--- PROBLEM DETAILS ---
Could you print each entry below verbatim while omitting the pictures?

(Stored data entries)
———

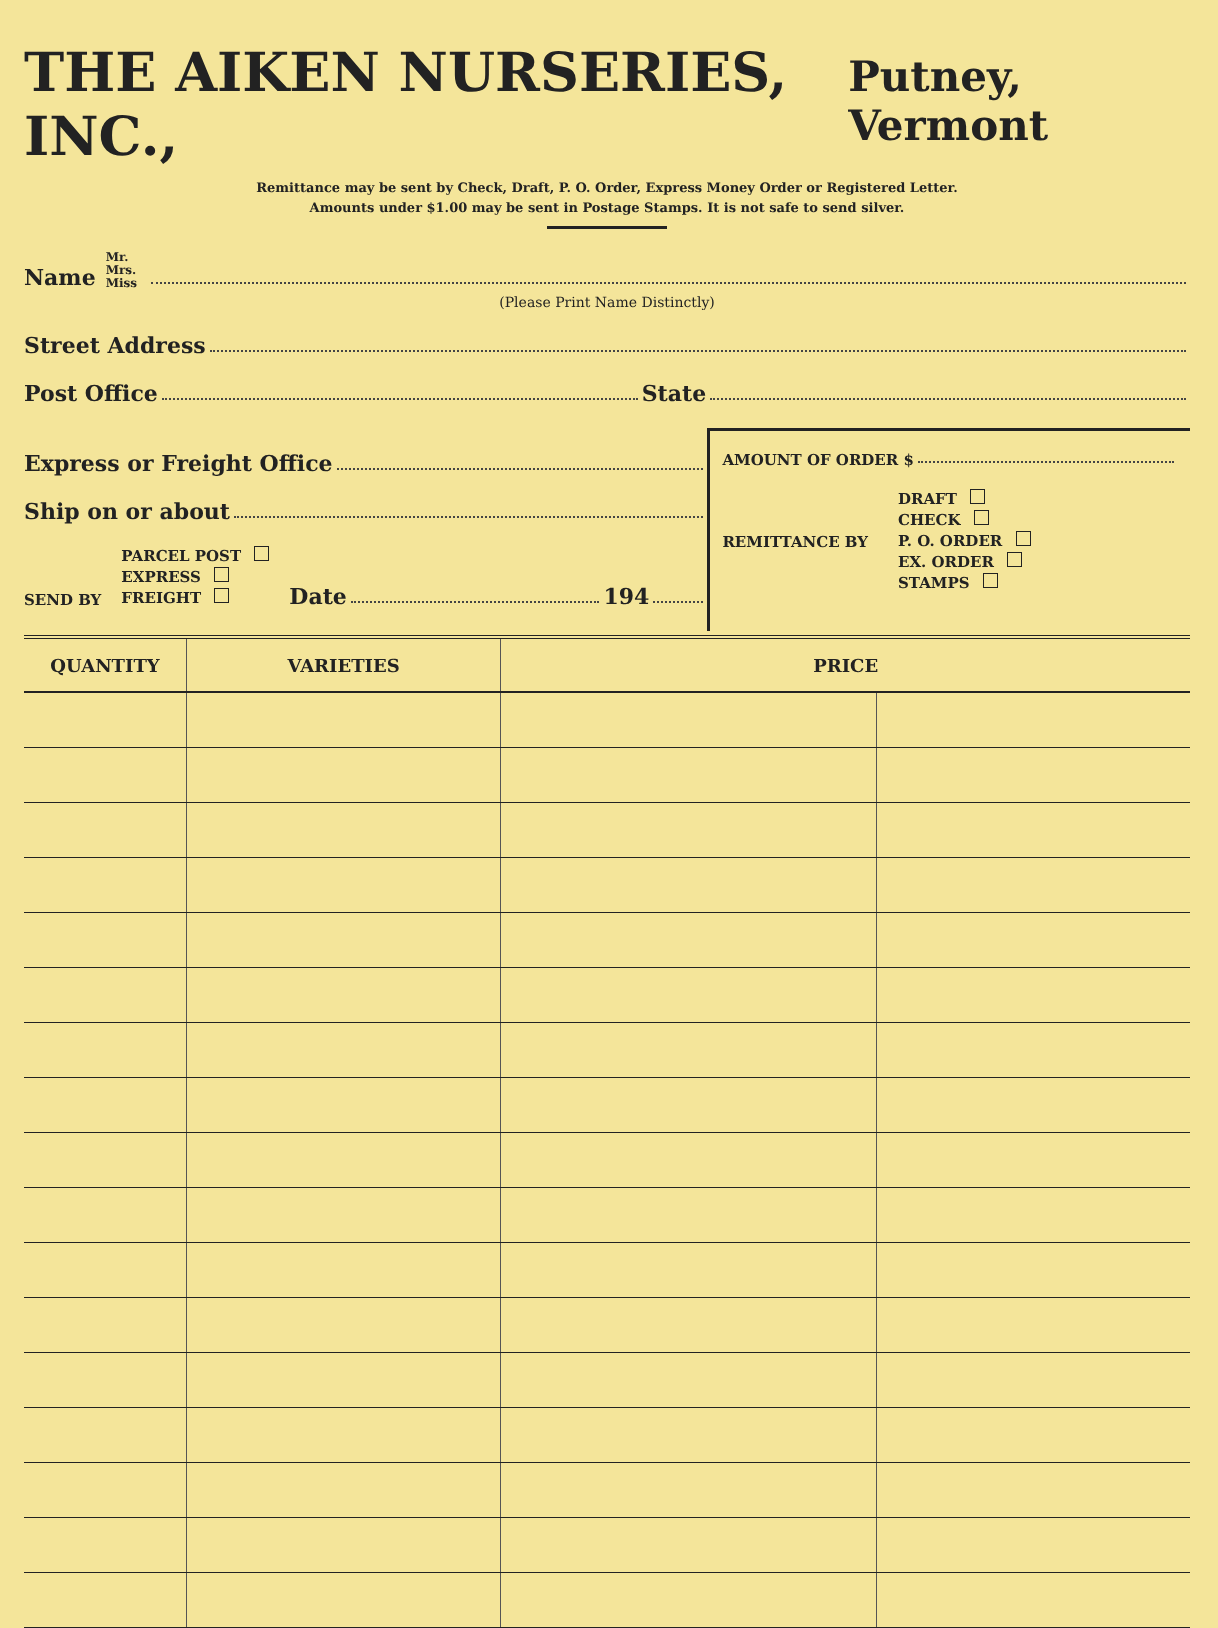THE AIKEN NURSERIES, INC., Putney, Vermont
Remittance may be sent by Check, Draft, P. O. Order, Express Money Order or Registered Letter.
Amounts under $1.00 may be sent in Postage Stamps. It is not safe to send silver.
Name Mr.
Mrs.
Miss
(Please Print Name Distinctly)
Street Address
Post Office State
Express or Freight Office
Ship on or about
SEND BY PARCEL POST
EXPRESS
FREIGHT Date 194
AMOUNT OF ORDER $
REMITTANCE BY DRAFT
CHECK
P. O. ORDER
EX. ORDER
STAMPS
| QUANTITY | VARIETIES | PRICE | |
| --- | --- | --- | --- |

———

--- ANSWER FOR THE TASK ---
THE AIKEN NURSERIES, INC., Putney, Vermont
Remittance may be sent by Check, Draft, P. O. Order, Express Money Order or Registered Letter.
Amounts under $1.00 may be sent in Postage Stamps. It is not safe to send silver.
Name Mr.
Mrs.
Miss
(Please Print Name Distinctly)
Street Address
Post Office State
Express or Freight Office
Ship on or about
SEND BY PARCEL POST
EXPRESS
FREIGHT Date 194
AMOUNT OF ORDER $
REMITTANCE BY DRAFT
CHECK
P. O. ORDER
EX. ORDER
STAMPS
| QUANTITY | VARIETIES | PRICE | |
| --- | --- | --- | --- |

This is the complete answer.